そこで、売主が営業ツール又は消費者サービスの一環として自主的に欠陥部分の補修を無償で行うものがアフターサービスであり、売主が約束した部位別のサービス期間内については、買主の使用責任や経年変化等を除いて、欠陥部分を迅速に補修する業者の自主的サービスです。
3.新築住宅の10年間瑕疵保証制度
「住宅の品質確保の促進等に関する法律(品確法)」により、新築住宅の売主等は、新築住宅のうち構造耐力上主要な部分(構造躯体)と雨水の浸入を防止する部分(屋根、外壁の仕上、下地等)について、10年以上の瑕疵担保責任が義務付けられています。
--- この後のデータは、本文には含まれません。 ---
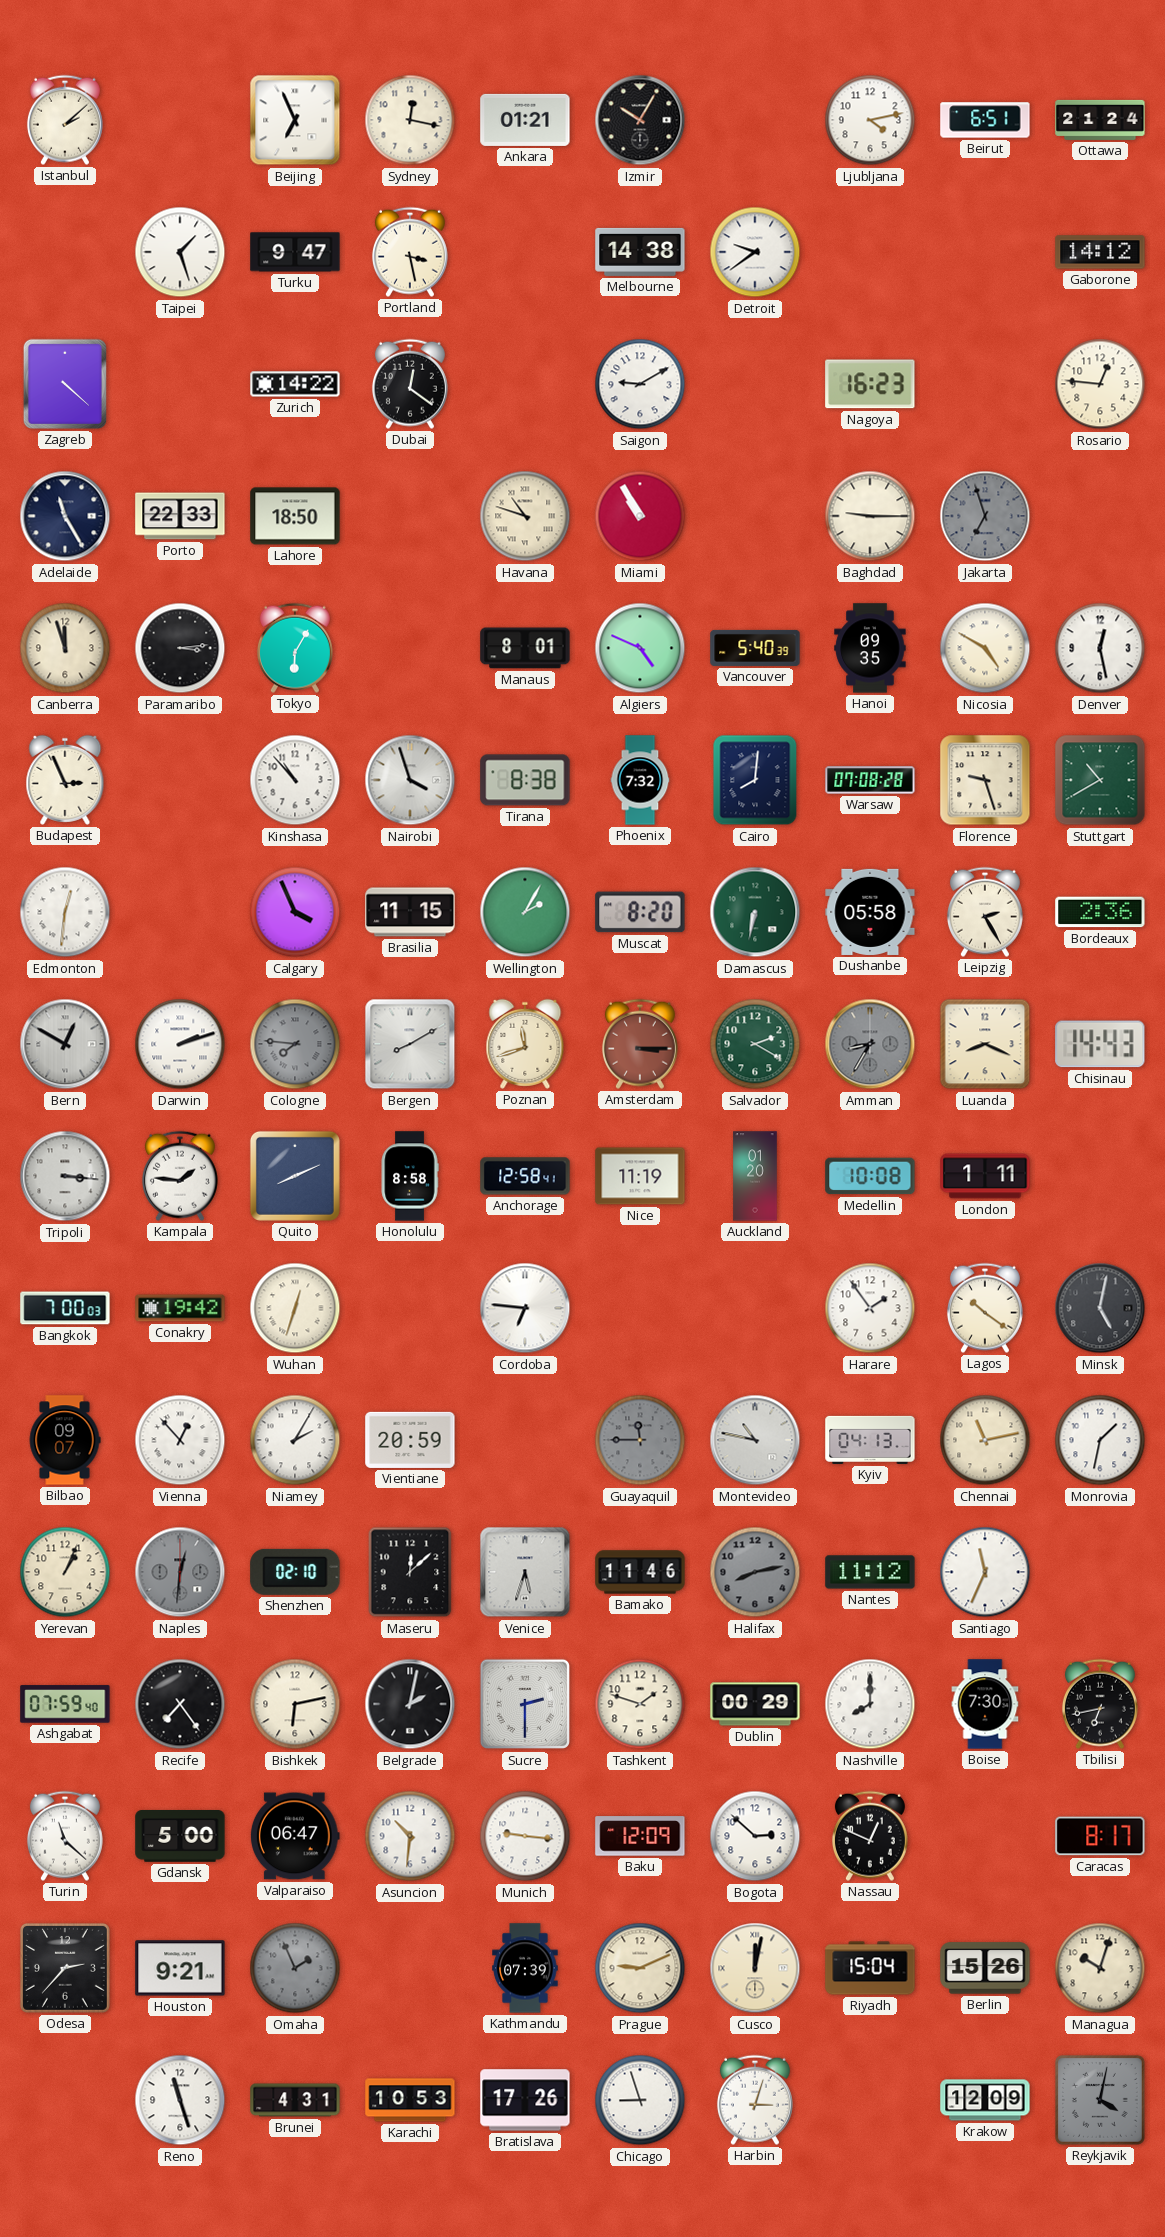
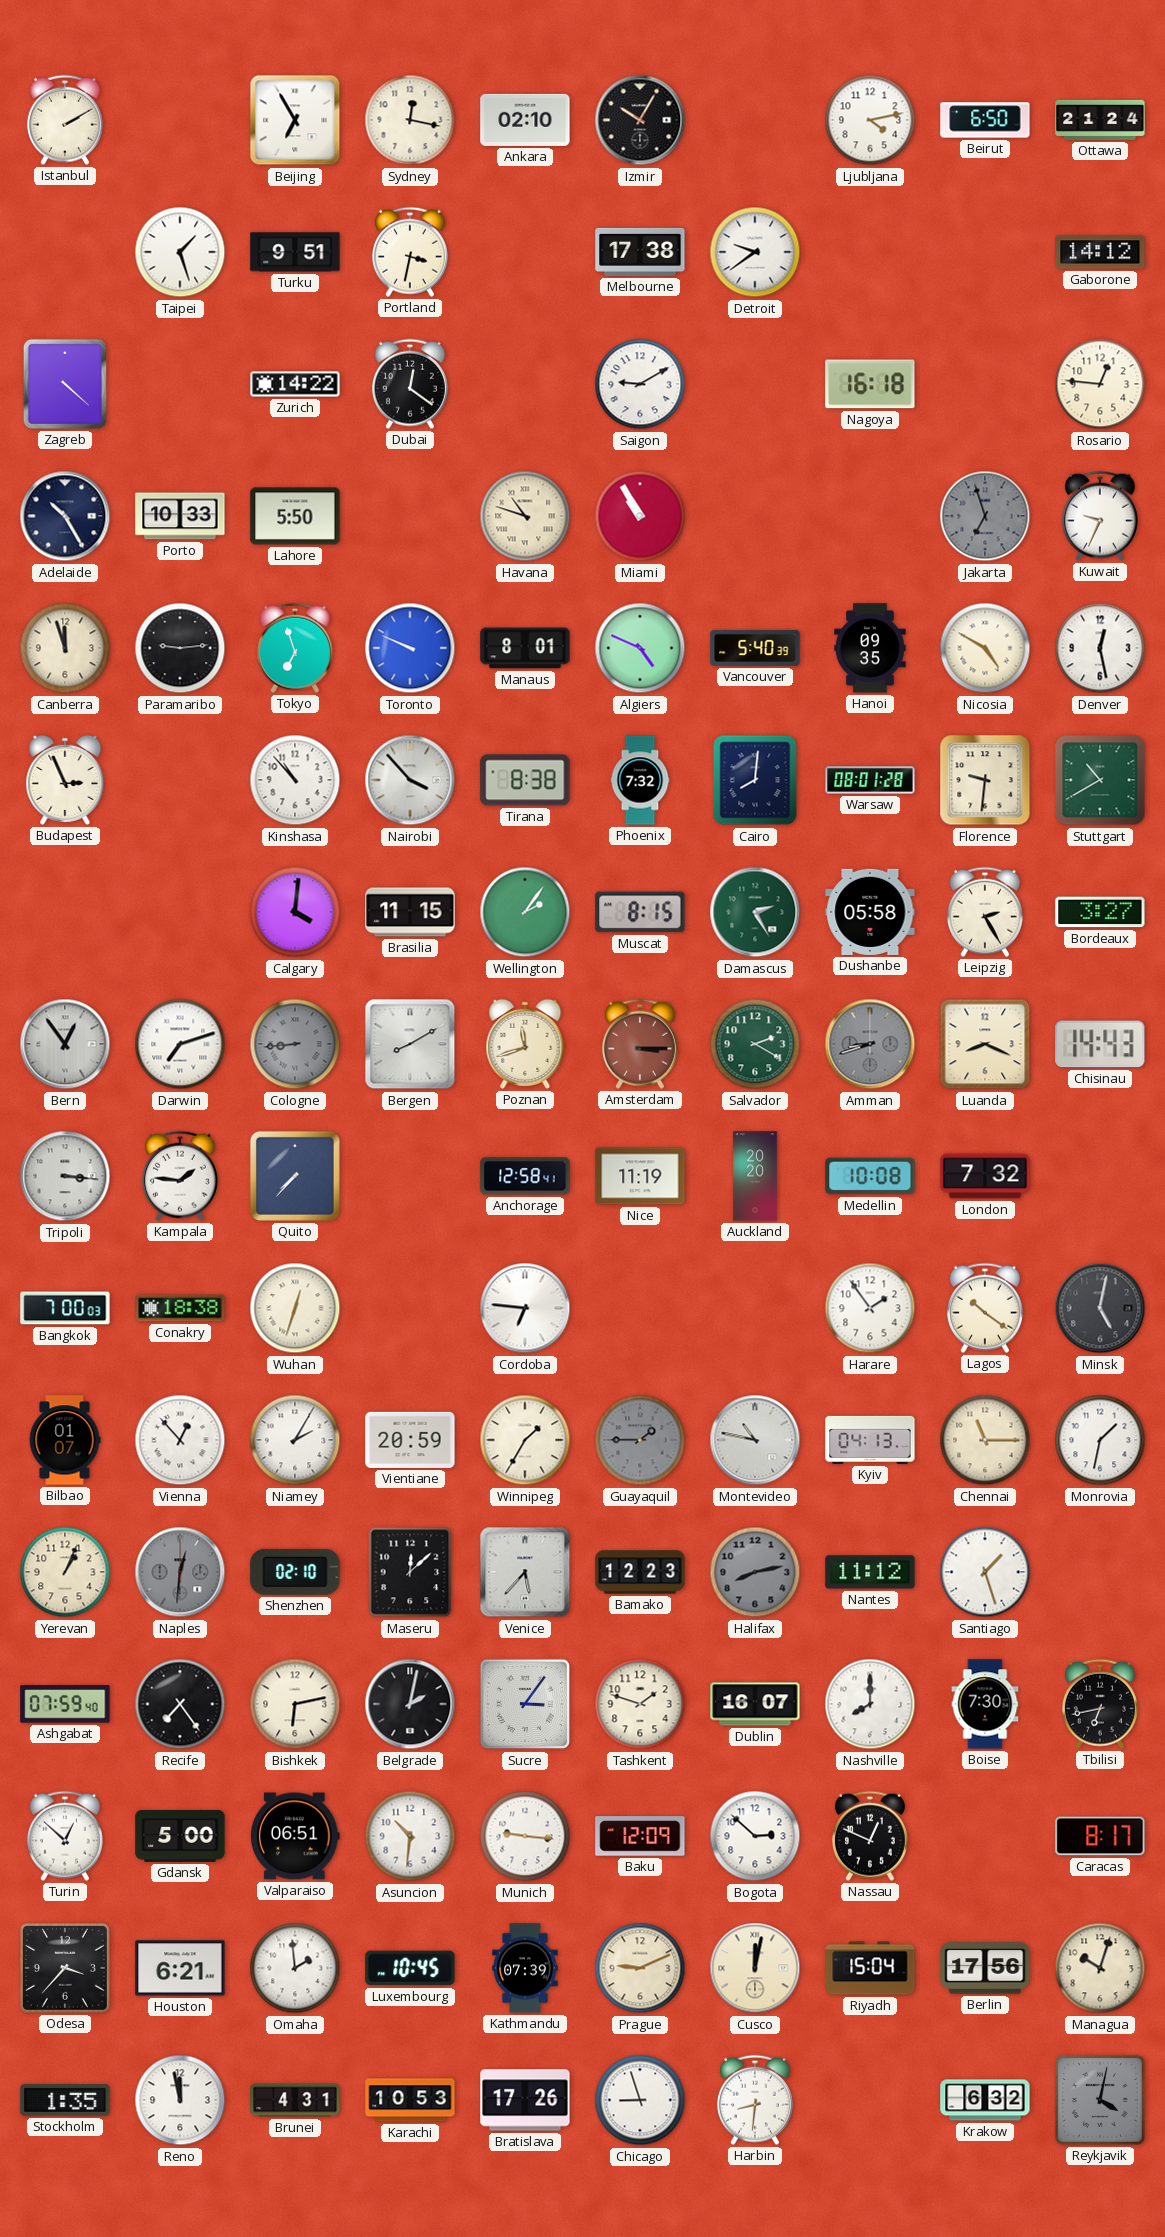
Istanbul: 2:08 -> 2:10
Beijing: 6:56 -> 6:55
Ankara: 01:21 -> 02:10
Beirut: 6:51 -> 6:50
Turku: 9:47 -> 9:51
Portland: 3:28 -> 3:32
Melbourne: 14:38 -> 17:38
Nagoya: 16:23 -> 16:18
Adelaide: 11:25 -> 10:25
Porto: 22:33 -> 10:33
Lahore: 18:50 -> 5:50
Baghdad: 9:15 -> none
Kuwait: none -> 9:34
Paramaribo: 3:14 -> 9:14
Tokyo: 6:05 -> 6:57
Toronto: none -> 9:49
Nairobi: 3:57 -> 3:53
Warsaw: 07:08 -> 08:01
Florence: 9:27 -> 9:31
Edmonton: 12:31 -> none
Calgary: 3:56 -> 4:01
Wellington: 2:05 -> 2:06
Muscat: 8:20 -> 8:15
Damascus: 6:32 -> 2:25
Bordeaux: 2:36 -> 3:27
Bern: 12:50 -> 12:54
Darwin: 2:12 -> 7:12
Cologne: 7:46 -> 8:44
Amman: 8:35 -> 8:42
Quito: 8:11 -> 7:37
Honolulu: 8:58 -> none
Auckland: 01:20 -> 20:20
London: 1:11 -> 7:32
Conakry: 19:42 -> 18:38
Bilbao: 09:07 -> 01:07
Winnipeg: none -> 1:35
Guayaquil: 11:45 -> 1:45
Chennai: 11:13 -> 11:15
Venice: 5:33 -> 5:37
Bamako: 11:46 -> 12:23
Santiago: 11:34 -> 1:27
Sucre: 2:30 -> 3:06
Dublin: 00:29 -> 16:07
Turin: 11:22 -> 12:52
Valparaiso: 06:47 -> 06:51
Odesa: 2:37 -> 3:37
Houston: 9:21 -> 6:21
Omaha: 1:56 -> 1:59
Omaha dial: grey -> white
Luxembourg: none -> 10:45
Berlin: 15:26 -> 17:56
Stockholm: none -> 1:35
Reno: 11:27 -> 11:58
Harbin: 3:03 -> 8:31
Krakow: 12:09 -> 6:32
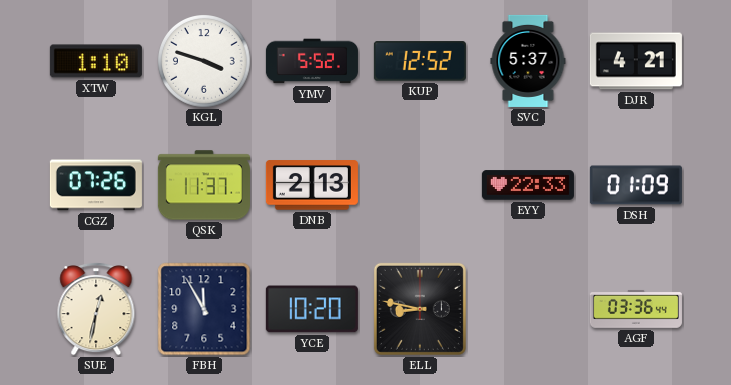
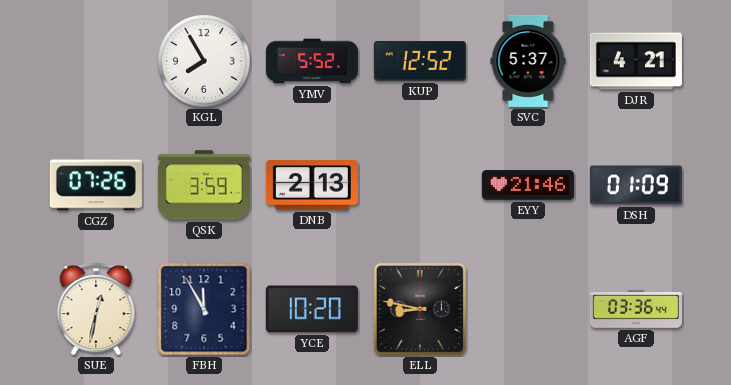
XTW: 1:10 -> none
KGL: 3:48 -> 7:55
QSK: 11:37 -> 3:59
EYY: 22:33 -> 21:46
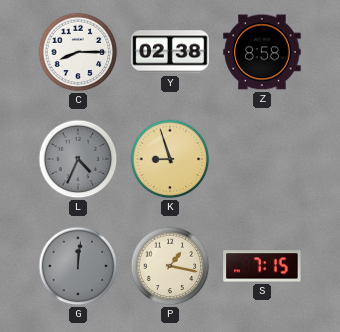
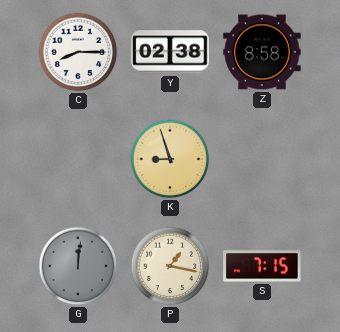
L: 4:34 -> none
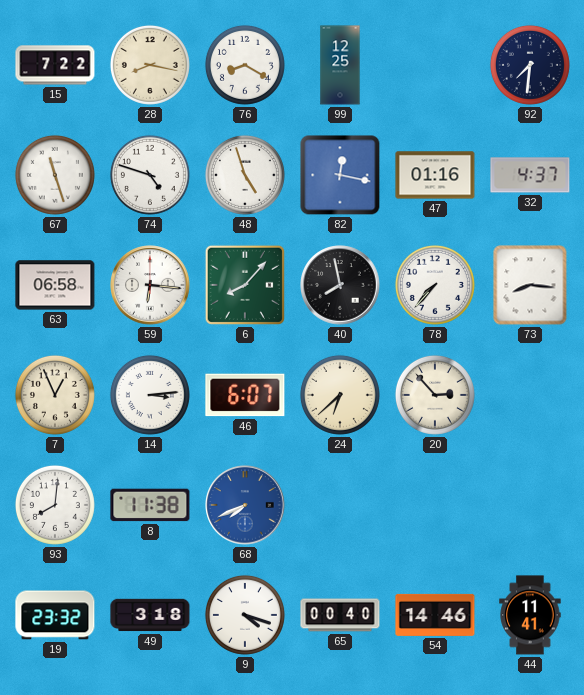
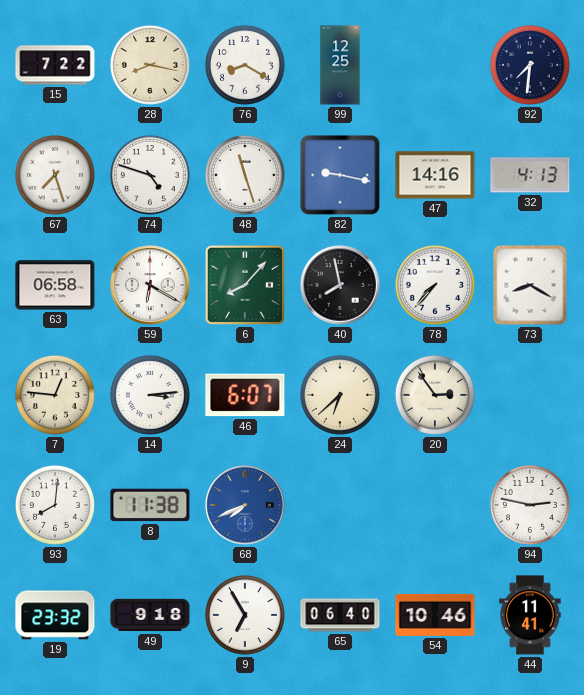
67: 11:27 -> 7:27
48: 4:57 -> 11:27
82: 12:17 -> 9:17
47: 01:16 -> 14:16
32: 4:37 -> 4:13
59: 6:16 -> 6:20
73: 8:16 -> 8:20
7: 12:56 -> 12:46
20: 2:53 -> 2:54
94: none -> 2:47
49: 3:18 -> 9:18
9: 4:18 -> 6:55
65: 00:40 -> 06:40
54: 14:46 -> 10:46
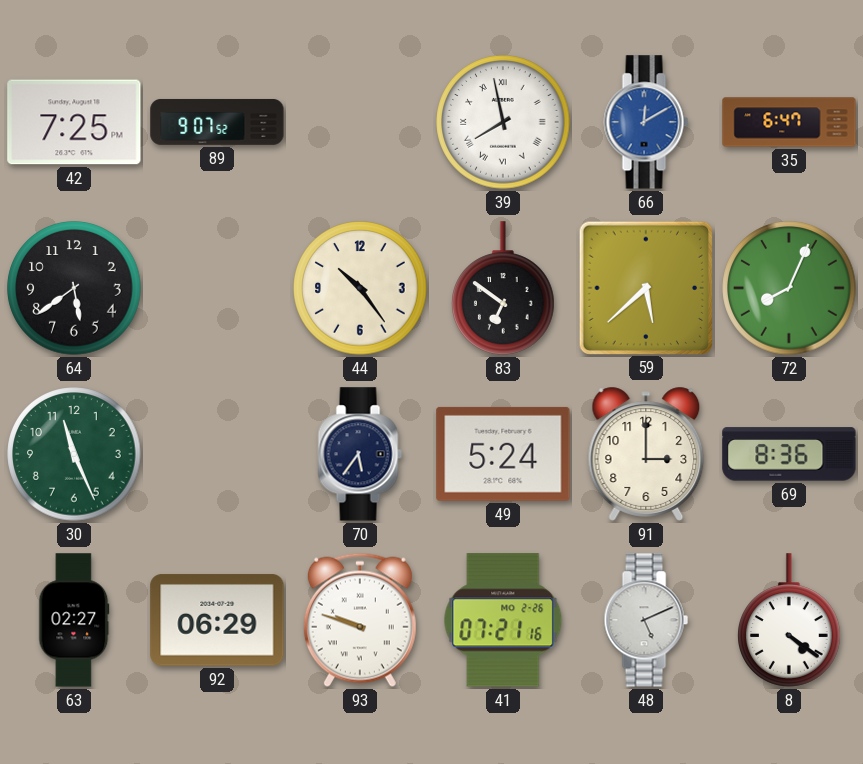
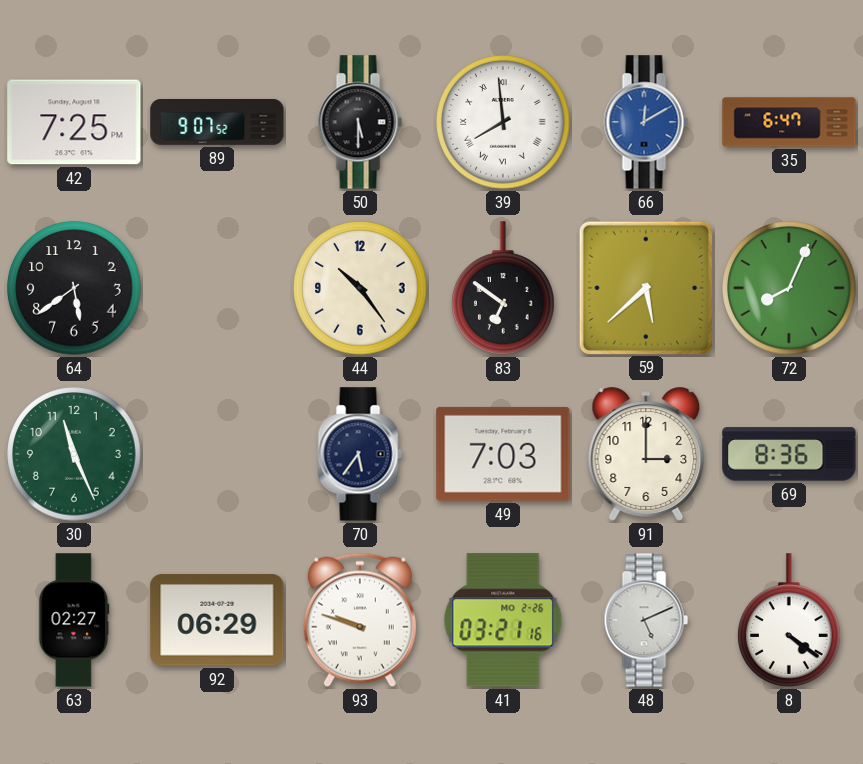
50: none -> 5:30
39: 7:58 -> 7:59
49: 5:24 -> 7:03
41: 07:21 -> 03:21
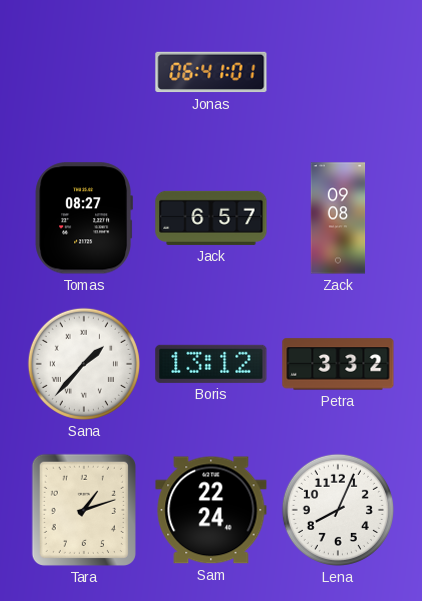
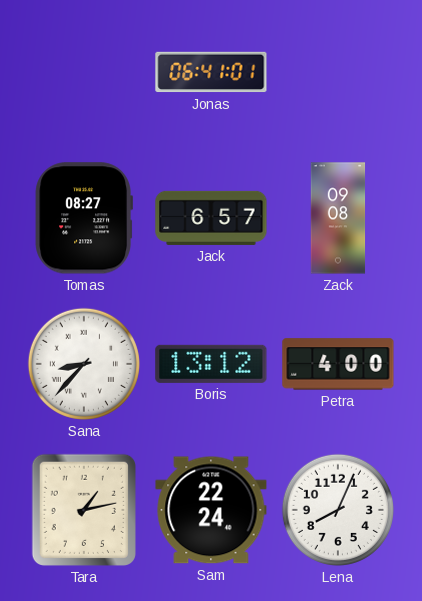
Sana: 1:37 -> 8:37
Petra: 3:32 -> 4:00
Tara: 1:12 -> 1:13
また、国土交通大臣の登録を受けた住宅性能評価機関が工事会社や不動産会社等からの依頼に基づいて個別の住宅の性能をチェックし、住宅性能評価書を交付する制度(任意)もあります。
4.瑕疵担保責任履行のための資力確保
せっかく10年以上の瑕疵担保責任を義務付けても、売主等に十分な資力が備わっていなかったり、経営破綻した場合には、瑕疵担保責任が履行されない恐れがあります。そこで、品確法に規定する新築住宅を対象に、1.保証金の供託、または 2.住宅瑕疵担保責任保険への加入により、資力を確保することが義務付けられています。